Step 3: Create a Calculated Field
Right-click in the Data pane and select “Create Calculated Field.
Name the newly created calculated field (e.g., “Adjusted Profit”).
Write a formula incorporating the parameter.
In our case, we will use the following formula:
SUM([Profit]) * (1 - [Discount Rate])
Click “OK.”
Step 4: Create a View
Drag your new calculated field (e.g., “Adjusted Profit”) to the view.
Also, drag any other fields you want to analyze (like “Category” or “Region”) to create a data visualization.
Step 5: Show the Parameter Control
Right-click on the parameter in the Data pane.
Select Show Parameter control.
The parameter control will appear in the view, allowing you to adjust the value interactively.
You can now adjust the parameter and observe how it affects your calculated field in the visualization.
In the above view, you can easily find how changing the discount rate affects your Profit, giving you a solid ground for your future decision-making regarding discounts.
Learn how to create demo data using ChatGPT by watching the following video:
Final Thoughts
What-If Analysis in Tableau is a powerful tool that allows you to explore different scenarios and gain valuable insights from your data. It enables you to make informed decisions by simulating various outcomes and understanding their potential impact on your business.
By creating What-If parameters and performing analyses, you can identify trends, patterns, and potential risks, helping you to optimize your strategies and drive success.
So, whether you’re a data analyst, business owner, or simply someone who wants to make data-driven decisions, the What-If Analysis feature in Tableau is a game-changer.
Happy number crunching!
Frequently Asked Questions
In this section, you will find some frequently asked questions you may have when performing a What-If analysis in Tableau.
What are the steps to create a parameter in Tableau?
To create a parameter in Tableau, follow these steps:
Right-click on the Data window in the data pane and select Create Parameter.
In the Create Parameter dialog, enter a name for the parameter and select a data type (e.g., integer, float, date).
Define the range of allowable values for the parameter, as well as any default value, step size, or display format options.
Click OK to create the parameter.
How do you perform a What-If analysis using parameters in Tableau?
To perform a What-If analysis using parameters in Tableau, follow these steps:
Create a parameter for the variable you want to change in your analysis.

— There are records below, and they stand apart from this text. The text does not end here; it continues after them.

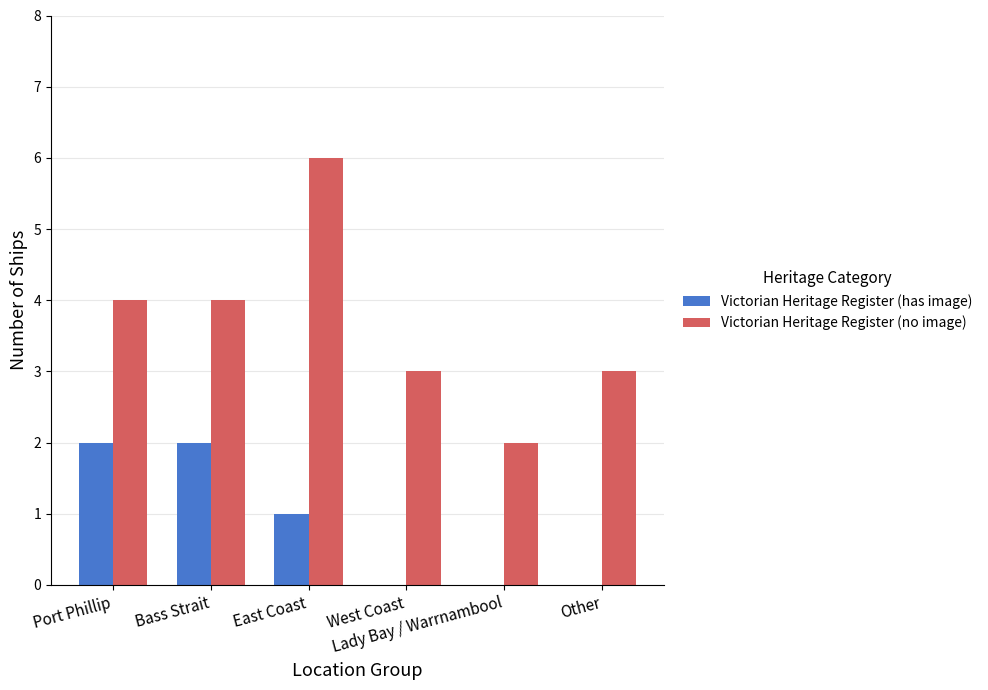

How many data points does each series have?

6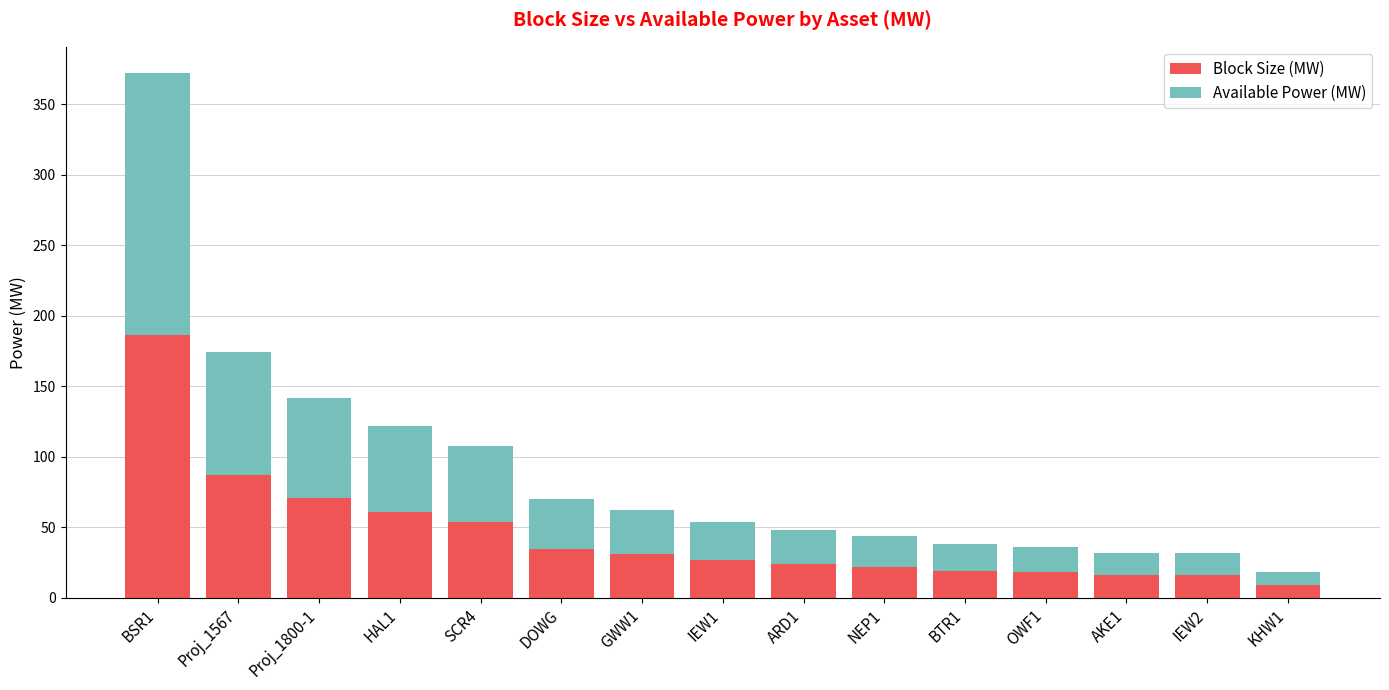

What is the maximum value for Block Size (MW)?

186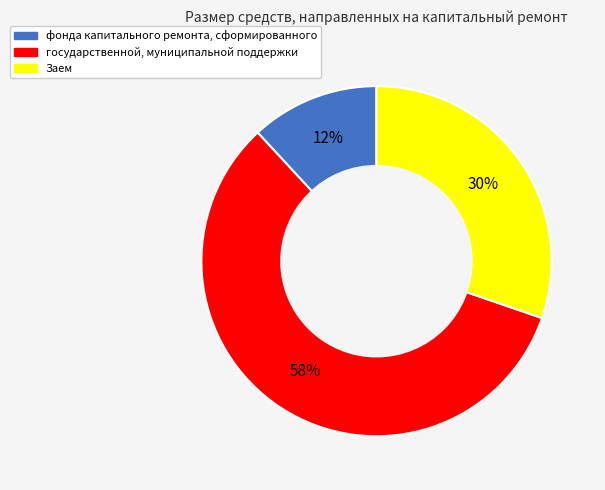

The Заем slice represents 30% of the pie. True or false?

True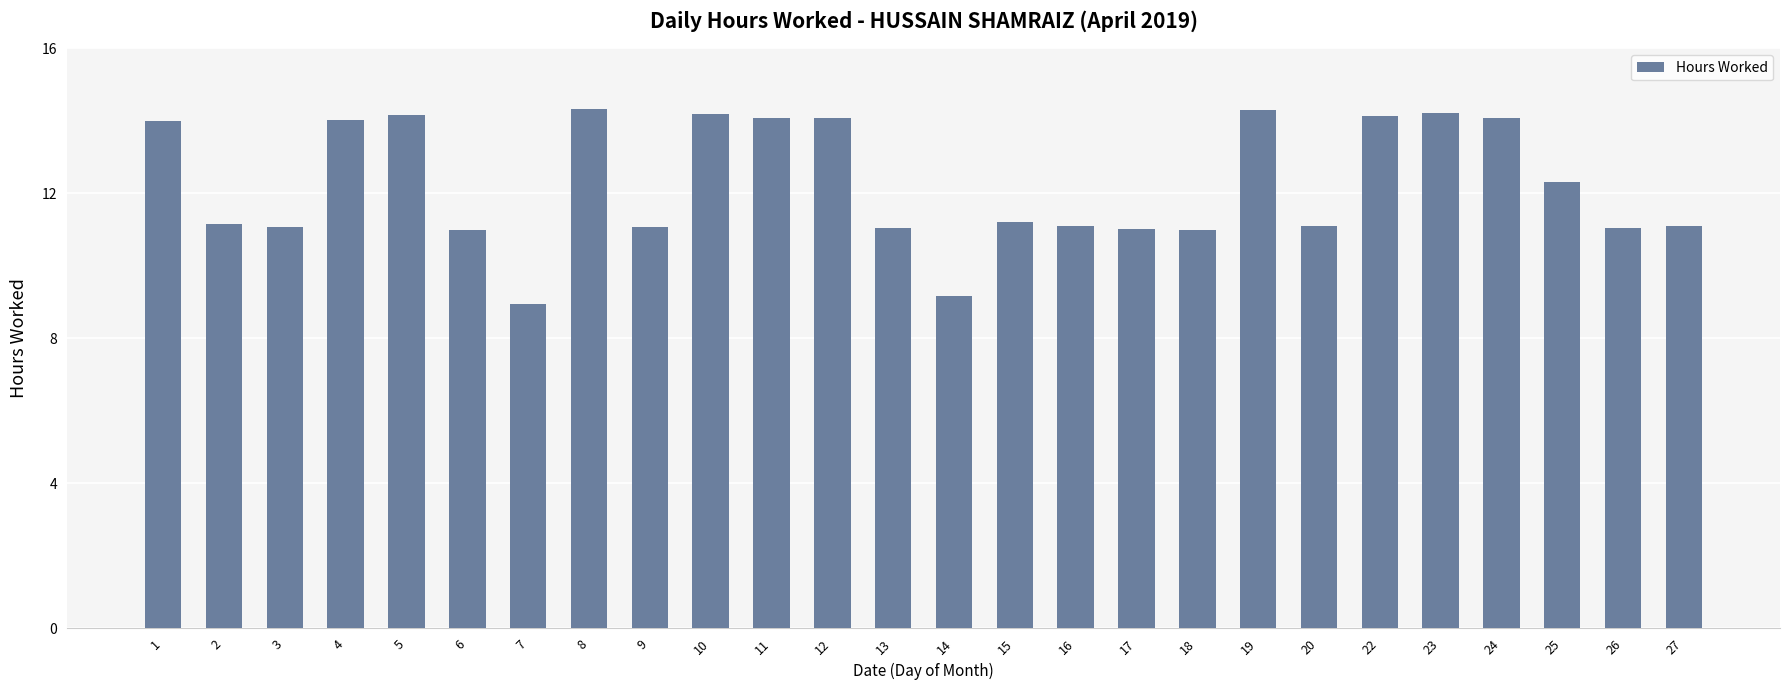

What is the difference between the maximum and minimum values?

5.4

Create a calculated field that uses the parameter to perform the desired calculations.
Add the calculated field to your visualization.
Use the parameter control to adjust the variable and observe the changes in your visualization.

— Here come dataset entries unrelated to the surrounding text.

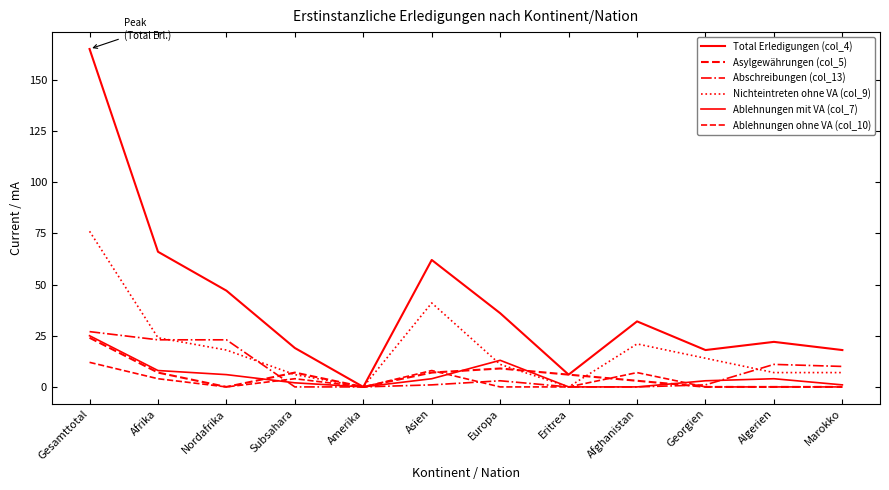

Is this an area chart (filled region under the line)?

No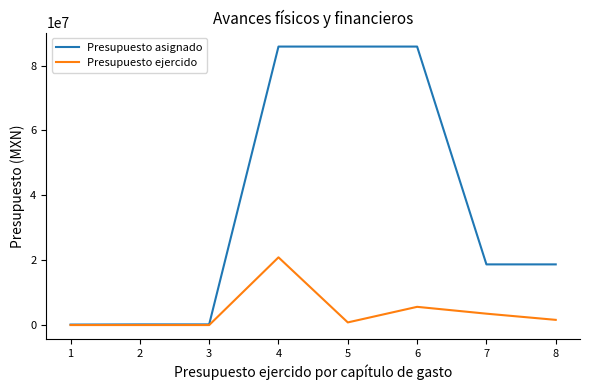

Between 4 and 8, which series saw the biggest shift?

Presupuesto asignado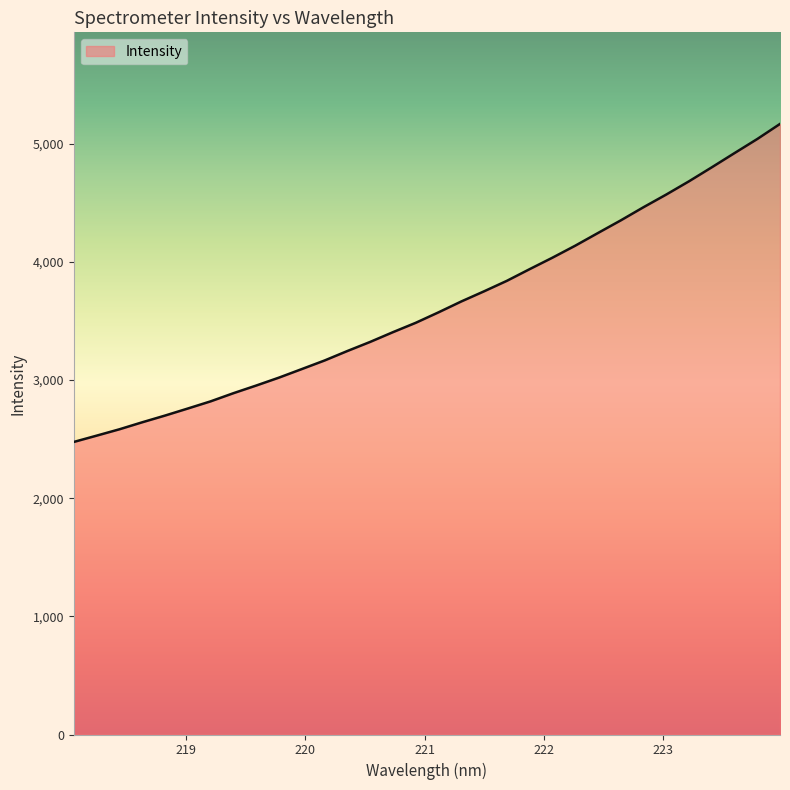

What is the greatest value displayed?

5169.0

What is a What-If parameter in Tableau?
A What-If parameter in Tableau is a user-defined variable that allows you to interactively change a value in your visualization.
This enables you to explore different scenarios and understand the potential impact of those changes on your data.
How to create a dynamic range in Tableau using parameters?
To create a dynamic range in Tableau using parameters, follow these steps:
Create a parameter that will define the range size.
Create a calculated field that subtracts the range size parameter from your desired range end point.
Use the calculated field to filter the data within the desired range.
Add the parameter control to your view and use it to dynamically adjust the range size.
What are the best practices for using What-If parameters in Tableau?
Some best practices for using What-If parameters in Tableau include:
Choose the right data type for your parameter (e.g., integer, float, date).
Define an appropriate range for the parameter based on your data.
Use descriptive names for your parameters.
Document your What-If scenarios and calculations.
Test and validate your scenarios against known data points.
Communicate the results and insights from your What-If analysis clearly.